TASK DIRECTIONS: In these records, how many lines contain "reveals"? Please reply with the number only.

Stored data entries

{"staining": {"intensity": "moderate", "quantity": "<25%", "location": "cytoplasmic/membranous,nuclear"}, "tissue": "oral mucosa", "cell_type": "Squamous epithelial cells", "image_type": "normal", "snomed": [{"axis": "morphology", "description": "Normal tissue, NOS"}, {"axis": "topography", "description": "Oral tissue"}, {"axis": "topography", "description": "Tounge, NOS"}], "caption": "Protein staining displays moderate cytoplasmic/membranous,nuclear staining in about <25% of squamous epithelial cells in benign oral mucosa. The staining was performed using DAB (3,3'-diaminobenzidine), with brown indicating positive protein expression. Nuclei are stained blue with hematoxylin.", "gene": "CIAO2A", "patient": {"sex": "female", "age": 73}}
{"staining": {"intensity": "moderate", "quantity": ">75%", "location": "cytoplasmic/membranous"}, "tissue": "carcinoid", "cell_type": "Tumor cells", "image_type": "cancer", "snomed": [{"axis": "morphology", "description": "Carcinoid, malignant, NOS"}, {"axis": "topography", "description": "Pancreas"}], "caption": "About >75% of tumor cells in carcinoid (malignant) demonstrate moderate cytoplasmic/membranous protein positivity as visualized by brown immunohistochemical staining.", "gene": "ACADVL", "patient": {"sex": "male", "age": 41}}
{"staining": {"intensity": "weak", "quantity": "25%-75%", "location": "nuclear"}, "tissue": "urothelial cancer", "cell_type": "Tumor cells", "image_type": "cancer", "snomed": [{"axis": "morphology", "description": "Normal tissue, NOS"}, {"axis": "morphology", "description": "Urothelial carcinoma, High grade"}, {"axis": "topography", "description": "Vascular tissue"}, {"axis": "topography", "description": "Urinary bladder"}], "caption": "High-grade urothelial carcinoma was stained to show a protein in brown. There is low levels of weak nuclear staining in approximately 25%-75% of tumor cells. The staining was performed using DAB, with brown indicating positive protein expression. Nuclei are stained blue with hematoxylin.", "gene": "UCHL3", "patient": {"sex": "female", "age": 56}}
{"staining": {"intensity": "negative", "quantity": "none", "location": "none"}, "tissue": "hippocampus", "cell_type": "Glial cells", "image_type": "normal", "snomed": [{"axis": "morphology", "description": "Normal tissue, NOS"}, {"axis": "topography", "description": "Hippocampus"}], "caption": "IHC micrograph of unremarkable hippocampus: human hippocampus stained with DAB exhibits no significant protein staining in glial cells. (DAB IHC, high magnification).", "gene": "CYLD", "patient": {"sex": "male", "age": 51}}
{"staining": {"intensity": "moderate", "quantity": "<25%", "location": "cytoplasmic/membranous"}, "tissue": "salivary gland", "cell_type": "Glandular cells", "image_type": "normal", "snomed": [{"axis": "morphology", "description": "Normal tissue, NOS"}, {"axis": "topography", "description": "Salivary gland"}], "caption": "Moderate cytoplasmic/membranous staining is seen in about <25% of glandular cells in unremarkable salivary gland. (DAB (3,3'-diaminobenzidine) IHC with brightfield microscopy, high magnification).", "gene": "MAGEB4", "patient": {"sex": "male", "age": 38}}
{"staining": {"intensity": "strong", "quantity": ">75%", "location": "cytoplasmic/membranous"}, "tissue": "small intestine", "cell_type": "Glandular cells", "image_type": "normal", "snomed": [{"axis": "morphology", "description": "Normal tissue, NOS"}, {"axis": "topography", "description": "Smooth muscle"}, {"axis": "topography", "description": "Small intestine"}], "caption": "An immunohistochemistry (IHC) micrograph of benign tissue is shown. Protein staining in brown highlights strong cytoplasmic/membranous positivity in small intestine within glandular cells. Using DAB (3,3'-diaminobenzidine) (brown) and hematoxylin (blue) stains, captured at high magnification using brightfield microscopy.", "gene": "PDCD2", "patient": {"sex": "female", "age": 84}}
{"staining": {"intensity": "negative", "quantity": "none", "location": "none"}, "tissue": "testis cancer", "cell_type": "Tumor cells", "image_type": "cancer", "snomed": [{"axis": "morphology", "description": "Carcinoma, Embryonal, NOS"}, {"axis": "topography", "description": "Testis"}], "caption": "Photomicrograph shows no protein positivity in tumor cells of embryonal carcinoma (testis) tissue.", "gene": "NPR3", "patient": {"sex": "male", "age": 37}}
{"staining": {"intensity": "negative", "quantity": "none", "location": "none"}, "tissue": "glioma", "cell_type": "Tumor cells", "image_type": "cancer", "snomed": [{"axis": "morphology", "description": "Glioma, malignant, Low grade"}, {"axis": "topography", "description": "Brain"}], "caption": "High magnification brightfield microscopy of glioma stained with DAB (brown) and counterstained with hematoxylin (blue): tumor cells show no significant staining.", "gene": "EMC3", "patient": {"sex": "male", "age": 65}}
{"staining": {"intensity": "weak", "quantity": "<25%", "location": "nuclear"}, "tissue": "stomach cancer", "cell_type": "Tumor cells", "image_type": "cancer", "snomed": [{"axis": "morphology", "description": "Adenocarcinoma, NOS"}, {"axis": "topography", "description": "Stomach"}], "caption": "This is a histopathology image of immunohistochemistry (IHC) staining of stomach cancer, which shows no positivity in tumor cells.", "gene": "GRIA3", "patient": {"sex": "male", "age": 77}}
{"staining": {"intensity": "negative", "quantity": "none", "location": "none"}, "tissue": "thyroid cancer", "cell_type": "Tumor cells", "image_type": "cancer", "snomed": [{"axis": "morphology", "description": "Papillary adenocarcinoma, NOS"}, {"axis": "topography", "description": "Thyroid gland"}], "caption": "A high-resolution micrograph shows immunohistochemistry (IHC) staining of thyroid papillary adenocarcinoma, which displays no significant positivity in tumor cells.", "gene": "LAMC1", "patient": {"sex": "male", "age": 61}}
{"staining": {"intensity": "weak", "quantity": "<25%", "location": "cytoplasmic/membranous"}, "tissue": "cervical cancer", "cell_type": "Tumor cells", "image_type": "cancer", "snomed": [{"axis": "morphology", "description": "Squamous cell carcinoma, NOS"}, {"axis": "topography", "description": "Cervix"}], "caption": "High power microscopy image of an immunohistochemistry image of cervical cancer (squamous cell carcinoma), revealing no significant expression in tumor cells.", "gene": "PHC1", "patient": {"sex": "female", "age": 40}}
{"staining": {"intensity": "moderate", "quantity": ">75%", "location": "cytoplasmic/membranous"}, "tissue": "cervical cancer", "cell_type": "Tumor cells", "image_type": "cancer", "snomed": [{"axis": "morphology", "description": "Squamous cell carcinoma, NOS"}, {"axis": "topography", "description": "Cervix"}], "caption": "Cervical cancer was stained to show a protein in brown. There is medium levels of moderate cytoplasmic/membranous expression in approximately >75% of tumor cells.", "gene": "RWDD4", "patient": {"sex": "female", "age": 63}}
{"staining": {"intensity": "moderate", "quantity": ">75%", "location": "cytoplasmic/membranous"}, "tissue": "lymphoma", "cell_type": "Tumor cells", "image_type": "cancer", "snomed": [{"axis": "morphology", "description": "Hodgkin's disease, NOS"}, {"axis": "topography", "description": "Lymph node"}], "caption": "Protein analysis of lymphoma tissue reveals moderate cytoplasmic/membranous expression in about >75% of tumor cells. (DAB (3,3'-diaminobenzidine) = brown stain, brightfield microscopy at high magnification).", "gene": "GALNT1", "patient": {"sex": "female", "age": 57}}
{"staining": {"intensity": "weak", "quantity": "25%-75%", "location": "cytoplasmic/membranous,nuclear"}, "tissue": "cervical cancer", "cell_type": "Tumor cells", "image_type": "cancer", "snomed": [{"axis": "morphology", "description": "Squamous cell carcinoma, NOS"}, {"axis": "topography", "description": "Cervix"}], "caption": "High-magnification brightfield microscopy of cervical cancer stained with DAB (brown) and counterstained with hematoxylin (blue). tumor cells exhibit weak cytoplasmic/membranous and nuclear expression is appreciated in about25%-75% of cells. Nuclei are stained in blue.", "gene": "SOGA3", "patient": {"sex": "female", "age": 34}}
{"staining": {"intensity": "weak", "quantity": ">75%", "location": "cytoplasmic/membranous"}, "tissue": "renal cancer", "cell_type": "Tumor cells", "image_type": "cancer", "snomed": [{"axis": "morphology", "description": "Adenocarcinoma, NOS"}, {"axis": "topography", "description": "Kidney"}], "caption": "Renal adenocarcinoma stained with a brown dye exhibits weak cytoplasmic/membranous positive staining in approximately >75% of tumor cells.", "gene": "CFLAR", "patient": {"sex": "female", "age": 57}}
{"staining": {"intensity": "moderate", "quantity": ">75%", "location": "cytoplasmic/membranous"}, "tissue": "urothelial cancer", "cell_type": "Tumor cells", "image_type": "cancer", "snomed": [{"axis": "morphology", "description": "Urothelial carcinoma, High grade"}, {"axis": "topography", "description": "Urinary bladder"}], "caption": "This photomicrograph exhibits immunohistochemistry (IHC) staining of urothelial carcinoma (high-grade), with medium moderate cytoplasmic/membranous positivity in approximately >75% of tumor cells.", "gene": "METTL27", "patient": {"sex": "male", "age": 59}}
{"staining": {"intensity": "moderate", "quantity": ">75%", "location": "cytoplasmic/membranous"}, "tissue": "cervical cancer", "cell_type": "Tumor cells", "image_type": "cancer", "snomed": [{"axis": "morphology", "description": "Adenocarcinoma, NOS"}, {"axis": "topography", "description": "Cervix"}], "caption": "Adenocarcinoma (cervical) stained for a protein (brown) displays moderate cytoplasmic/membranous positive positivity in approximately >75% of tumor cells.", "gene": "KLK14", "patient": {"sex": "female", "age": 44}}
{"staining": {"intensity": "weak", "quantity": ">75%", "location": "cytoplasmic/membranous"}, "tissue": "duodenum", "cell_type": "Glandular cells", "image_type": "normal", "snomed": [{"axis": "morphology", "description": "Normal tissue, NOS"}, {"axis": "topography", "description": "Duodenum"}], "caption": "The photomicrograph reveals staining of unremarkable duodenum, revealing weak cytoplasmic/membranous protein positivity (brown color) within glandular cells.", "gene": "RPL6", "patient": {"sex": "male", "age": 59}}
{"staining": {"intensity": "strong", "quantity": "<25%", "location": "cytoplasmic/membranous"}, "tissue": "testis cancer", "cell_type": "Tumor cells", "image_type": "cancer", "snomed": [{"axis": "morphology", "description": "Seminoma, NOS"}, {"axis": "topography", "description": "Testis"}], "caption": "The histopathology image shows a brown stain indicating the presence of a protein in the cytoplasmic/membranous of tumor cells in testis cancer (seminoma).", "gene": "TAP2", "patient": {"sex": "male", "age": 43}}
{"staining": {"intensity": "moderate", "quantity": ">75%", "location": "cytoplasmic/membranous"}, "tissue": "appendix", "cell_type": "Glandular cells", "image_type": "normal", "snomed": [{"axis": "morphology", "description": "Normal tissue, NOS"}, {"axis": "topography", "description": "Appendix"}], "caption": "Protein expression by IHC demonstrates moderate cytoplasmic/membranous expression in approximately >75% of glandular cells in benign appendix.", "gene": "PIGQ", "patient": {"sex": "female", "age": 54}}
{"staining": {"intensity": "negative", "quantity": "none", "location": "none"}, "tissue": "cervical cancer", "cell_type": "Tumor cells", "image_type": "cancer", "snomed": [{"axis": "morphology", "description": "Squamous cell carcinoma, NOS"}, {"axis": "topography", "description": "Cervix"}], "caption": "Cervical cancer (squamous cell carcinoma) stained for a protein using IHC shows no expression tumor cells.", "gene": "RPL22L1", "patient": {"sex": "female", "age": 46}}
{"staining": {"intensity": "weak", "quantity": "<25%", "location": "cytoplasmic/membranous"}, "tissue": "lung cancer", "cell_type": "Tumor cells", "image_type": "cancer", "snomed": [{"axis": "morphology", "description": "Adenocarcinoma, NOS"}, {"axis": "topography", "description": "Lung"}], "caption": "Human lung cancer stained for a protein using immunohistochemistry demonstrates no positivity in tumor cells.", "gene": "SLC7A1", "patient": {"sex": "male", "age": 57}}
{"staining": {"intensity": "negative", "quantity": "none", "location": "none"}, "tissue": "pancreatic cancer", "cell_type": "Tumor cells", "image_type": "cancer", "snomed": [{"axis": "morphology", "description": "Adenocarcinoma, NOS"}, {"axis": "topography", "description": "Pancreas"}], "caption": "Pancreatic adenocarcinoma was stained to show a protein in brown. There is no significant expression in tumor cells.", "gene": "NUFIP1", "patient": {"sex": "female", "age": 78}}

RESULT OF THIS TASK: 2